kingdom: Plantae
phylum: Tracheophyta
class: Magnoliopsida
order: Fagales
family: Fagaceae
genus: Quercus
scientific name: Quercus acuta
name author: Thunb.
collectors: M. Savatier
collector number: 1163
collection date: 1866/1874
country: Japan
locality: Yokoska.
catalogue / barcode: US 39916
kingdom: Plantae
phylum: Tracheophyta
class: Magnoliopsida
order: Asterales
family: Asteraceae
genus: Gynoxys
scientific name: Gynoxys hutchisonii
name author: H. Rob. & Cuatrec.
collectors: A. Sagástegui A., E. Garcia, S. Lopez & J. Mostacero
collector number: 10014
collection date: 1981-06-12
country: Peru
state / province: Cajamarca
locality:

Brief:
Arrange every line of the records above as a numbered list, leaving out any blank lines.

Finished exercise:
1. kingdom: Plantae
2. phylum: Tracheophyta
3. class: Magnoliopsida
4. order: Fagales
5. family: Fagaceae
6. genus: Quercus
7. scientific name: Quercus acuta
8. name author: Thunb.
9. collectors: M. Savatier
10. collector number: 1163
11. collection date: 1866/1874
12. country: Japan
13. locality: Yokoska.
14. catalogue / barcode: US 39916
15. kingdom: Plantae
16. phylum: Tracheophyta
17. class: Magnoliopsida
18. order: Asterales
19. family: Asteraceae
20. genus: Gynoxys
21. scientific name: Gynoxys hutchisonii
22. name author: H. Rob. & Cuatrec.
23. collectors: A. Sagástegui A., E. Garcia, S. Lopez & J. Mostacero
24. collector number: 10014
25. collection date: 1981-06-12
26. country: Peru
27. state / province: Cajamarca
28. locality:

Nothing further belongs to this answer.